Chart-based quiz items:
·····
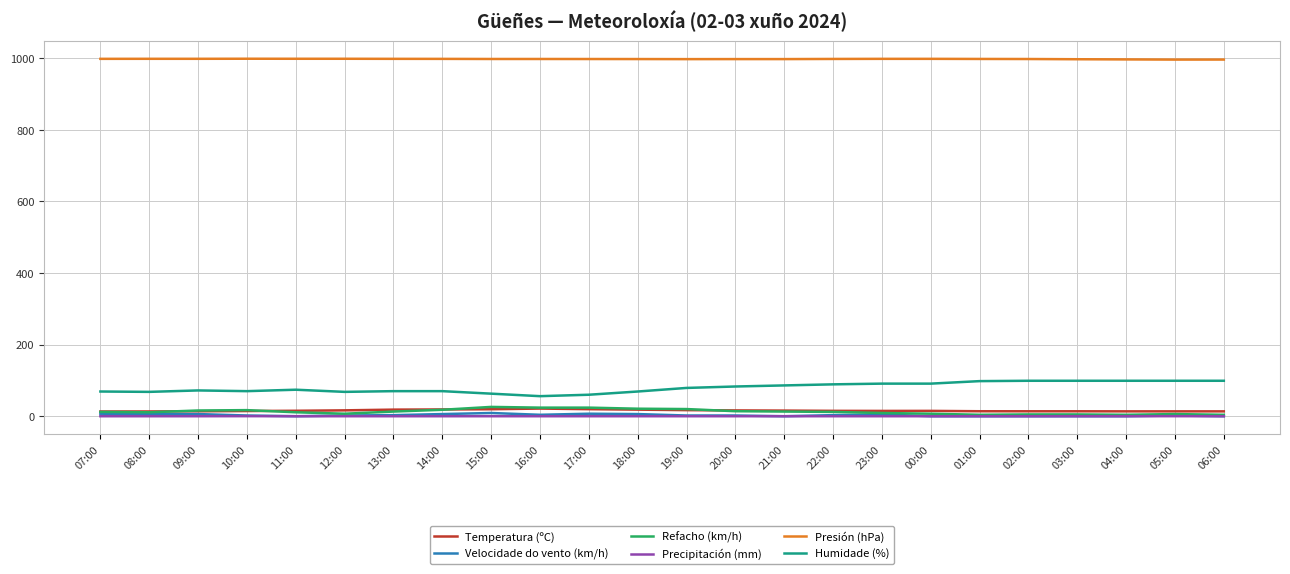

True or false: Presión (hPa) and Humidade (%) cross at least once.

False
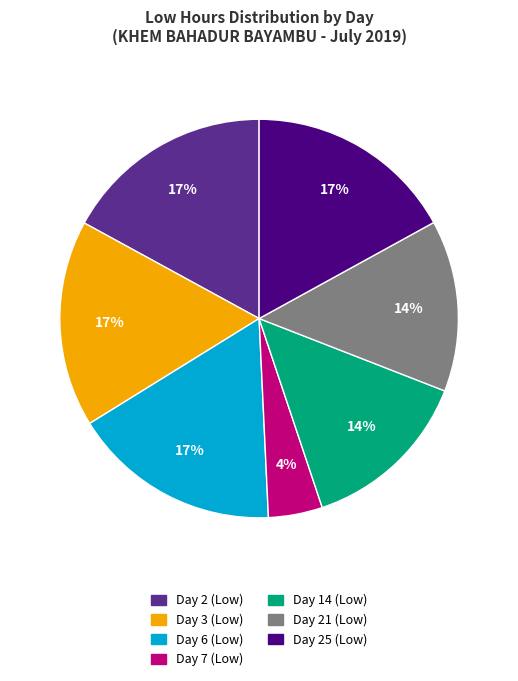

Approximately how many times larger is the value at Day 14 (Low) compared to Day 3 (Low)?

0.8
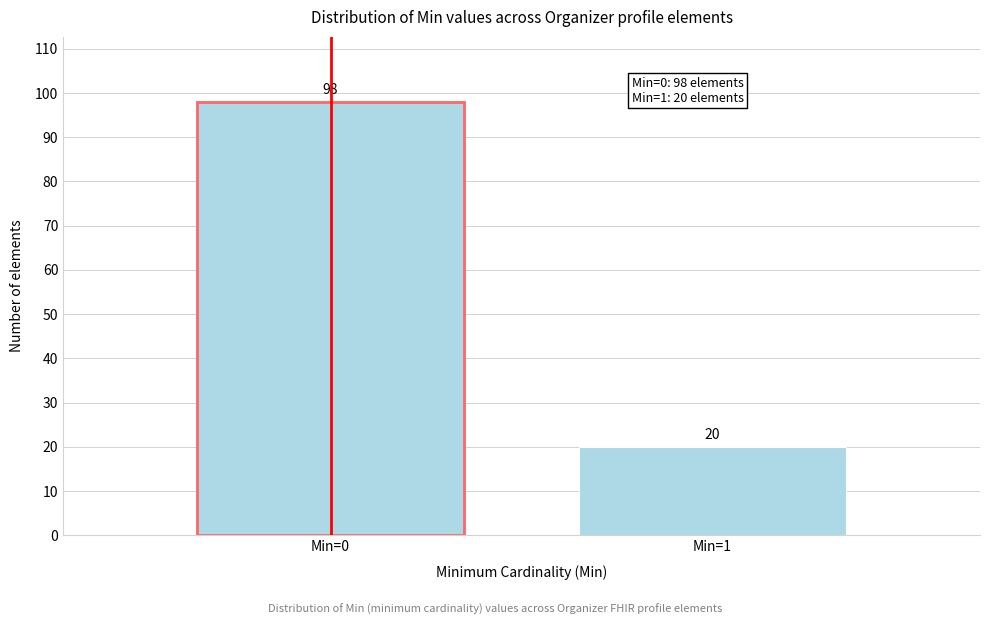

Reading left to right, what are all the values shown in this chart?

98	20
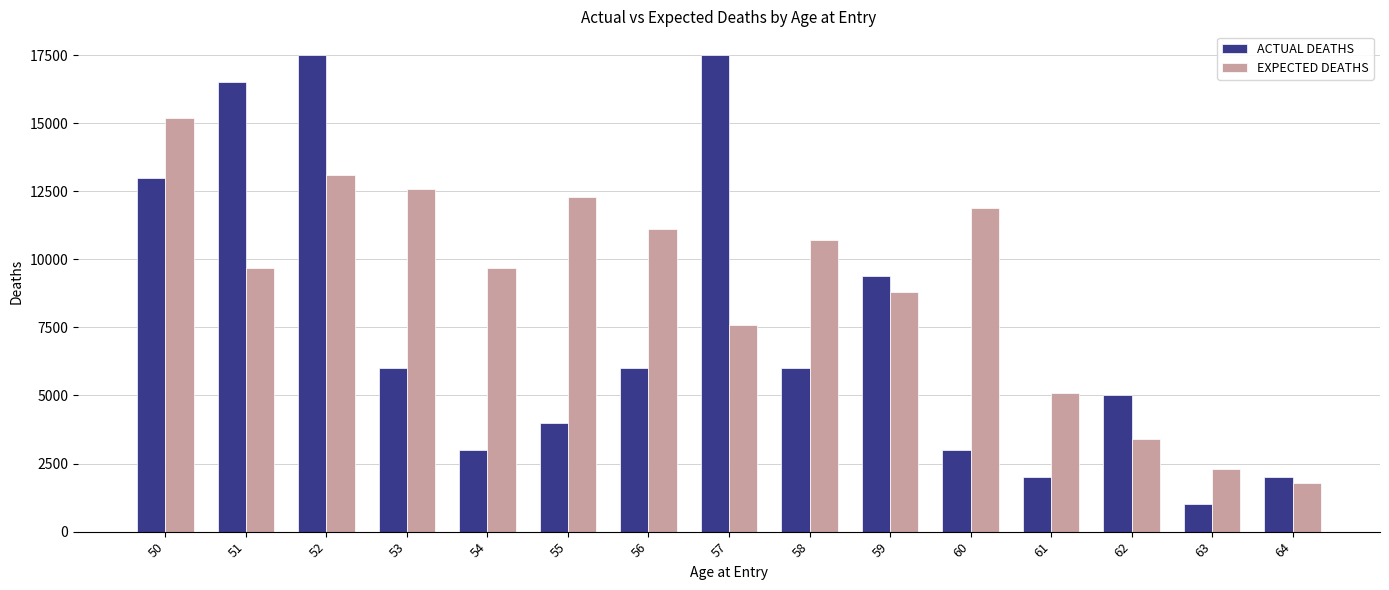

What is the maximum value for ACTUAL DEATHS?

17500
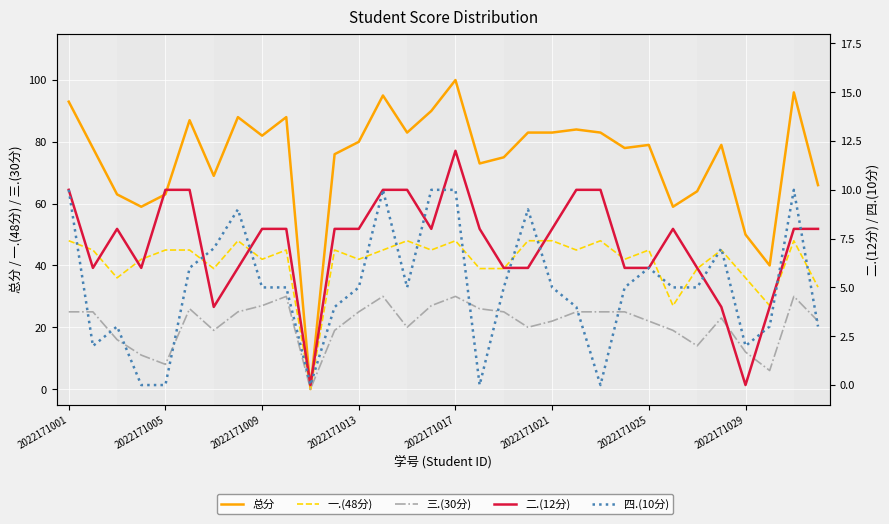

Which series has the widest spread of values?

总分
·····
* YOUR GOAL *
Pull out each line of the data above that contains the string "values". Case counts, so copy only lines where the capitalization matches.

* YOUR SOLUTION *
Reading left to right, what are all the values shown in this chart?
Which series has the widest spread of values?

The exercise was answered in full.